TIBCO Software (NASDAQ:TIBX) CEO Vivek Ranadive thinks the 21st century started a little late. In his keynote speech at last week's TUCON 2013 conference, Ranadive said the new century really started in 2010, driven by five primary forces.
We looked at the investable value of four of Ranadive's five forces in another article. This one's about the fifth force and how it sets TIBCO apart from its primary competitors, IBM (NYSE:IBM) and Oracle (NYSE:ORCL).
5: Math trumping science
You no longer have to know the why behind your business data. You only need to know the what. "If A and B happen, there's a high likelihood that C will happen," is how Ranadive explained this one.
This is the closest thing to a TIBCO sales pitch in Ranadive's keynote. It's what TIBCO tools do: Plug in the right data and look at it until a pattern emerges, and then you can take action without knowing exactly what's going on.
Ranadive and various other TUCON speakers kept repeating this simple mantra: "Better 80% right than three months late." It's more important to take action when the moment is right, leaving the deep background analysis for later.
In one famous example, TIBCO tools helped a major retail chain notice that some combinations of checkout items led to sinister conclusions. If the customer is buying razors, champagne, and diapers all in the same shopping trip, he's probably using a stolen credit card.
That tidbit was reported a few years ago, and card thieves have probably adjusted their shopping habits by now. But TIBCO's Spotfire suite is still helping retailers identify this shopping list's replacement. It's a problem of math and statistical analysis, not one of genius human insights. Figure out what's going on so you can take action to stop it, and then go back later to figure out the reasons behind this red flag.
And that's where TIBCO's unique high-speed analysis really comes in handy. This is how TIBCO beats larger and more established alternatives in head-to-head contract bids, and what sets the company apart from the competition.
Both IBM and Oracle know what TIBCO is doing, and they see that it's a valuable moat-builder.
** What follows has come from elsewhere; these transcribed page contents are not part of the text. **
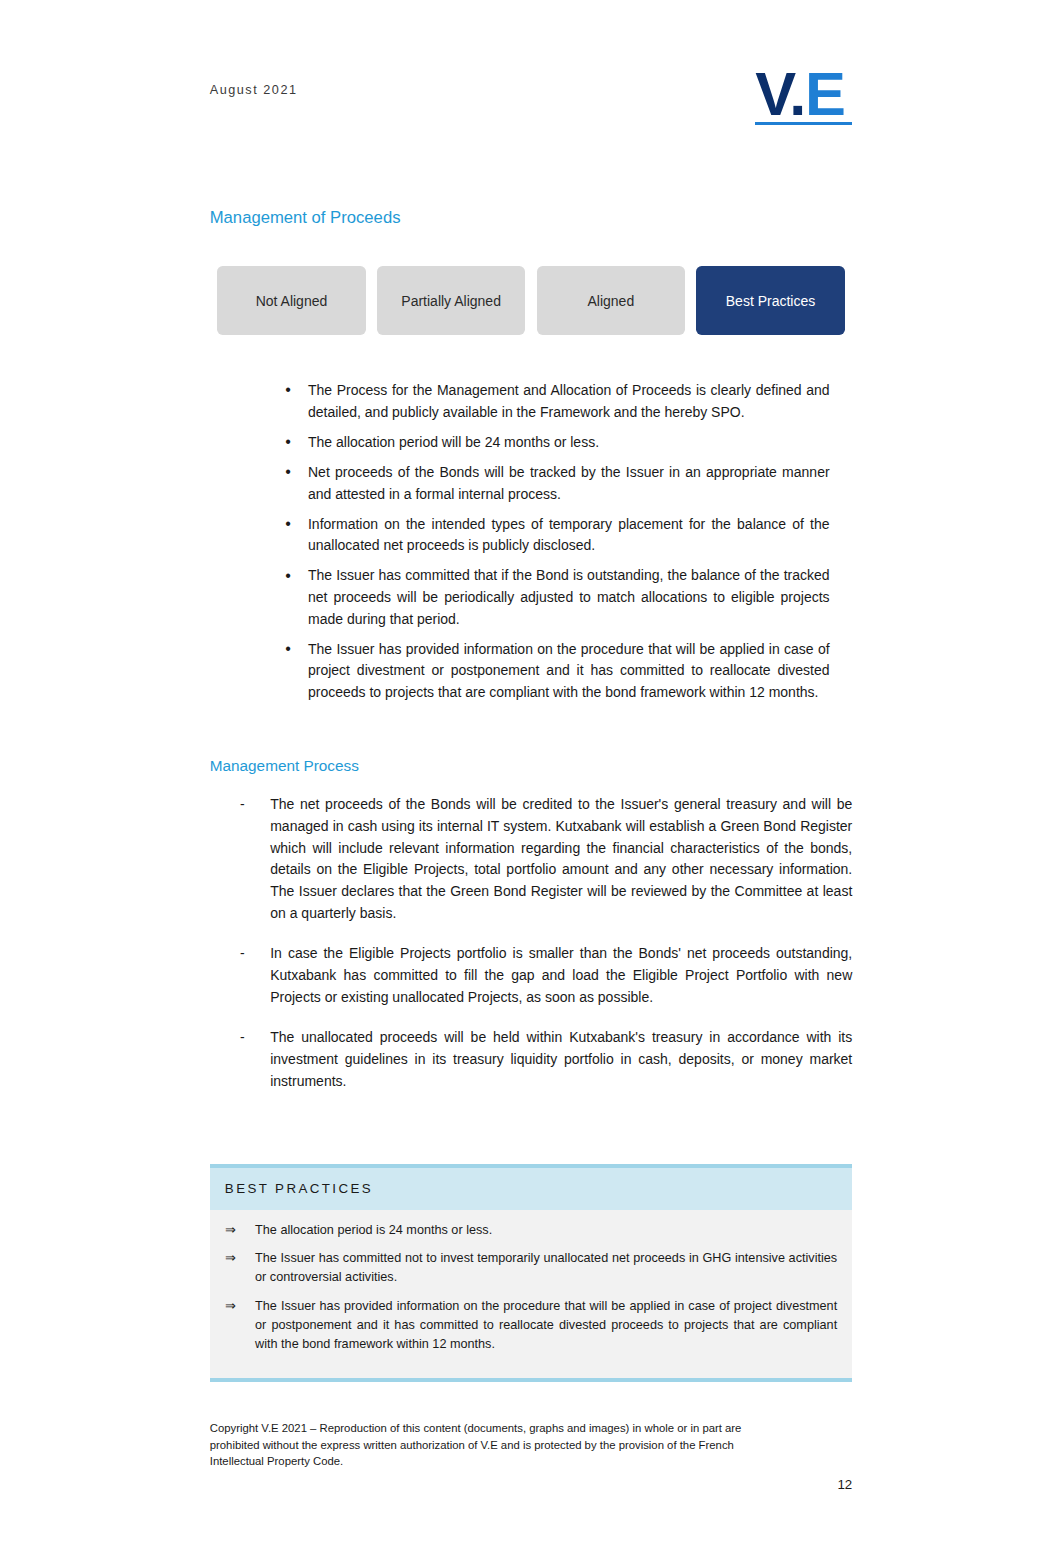August 2021
V. E
Management of Proceeds
Not Aligned
Partially Aligned
Aligned
Best Practices
The Process for the Management and Allocation of Proceeds is clearly defined and detailed, and publicly available in the Framework and the hereby SPO.
The allocation period will be 24 months or less.
Net proceeds of the Bonds will be tracked by the Issuer in an appropriate manner and attested in a formal internal process.
Information on the intended types of temporary placement for the balance of the unallocated net proceeds is publicly disclosed.
The Issuer has committed that if the Bond is outstanding, the balance of the tracked net proceeds will be periodically adjusted to match allocations to eligible projects made during that period.
The Issuer has provided information on the procedure that will be applied in case of project divestment or postponement and it has committed to reallocate divested proceeds to projects that are compliant with the bond framework within 12 months.
Management Process
The net proceeds of the Bonds will be credited to the Issuer's general treasury and will be managed in cash using its internal IT system. Kutxabank will establish a Green Bond Register which will include relevant information regarding the financial characteristics of the bonds, details on the Eligible Projects, total portfolio amount and any other necessary information. The Issuer declares that the Green Bond Register will be reviewed by the Committee at least on a quarterly basis.
In case the Eligible Projects portfolio is smaller than the Bonds' net proceeds outstanding, Kutxabank has committed to fill the gap and load the Eligible Project Portfolio with new Projects or existing unallocated Projects, as soon as possible.
The unallocated proceeds will be held within Kutxabank's treasury in accordance with its investment guidelines in its treasury liquidity portfolio in cash, deposits, or money market instruments.
BEST PRACTICES
The allocation period is 24 months or less.
The Issuer has committed not to invest temporarily unallocated net proceeds in GHG intensive activities or controversial activities.
The Issuer has provided information on the procedure that will be applied in case of project divestment or postponement and it has committed to reallocate divested proceeds to projects that are compliant with the bond framework within 12 months.
Copyright V.E 2021 – Reproduction of this content (documents, graphs and images) in whole or in part are prohibited without the express written authorization of V.E and is protected by the provision of the French Intellectual Property Code.
12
Oracle builds special "in-memory" versions of many of its most popular applications, in an attempt to match TIBCO's super-speed analysis. IBM does the same thing with the analysis tools in its WebSphere suite. But TIBCO has a two-decade head start on IBM and Oracle, and it's not an easy thing to build.
It's the "two-second advantage" that TIBCO has been touting for years. As you might expect when the CEO gives a speech organized around these five points, TIBCO taps into every trend in this rundown.
But everybody is doing social Big Data apps for Asian smartphones. It's this fifth angle that makes TIBCO unique.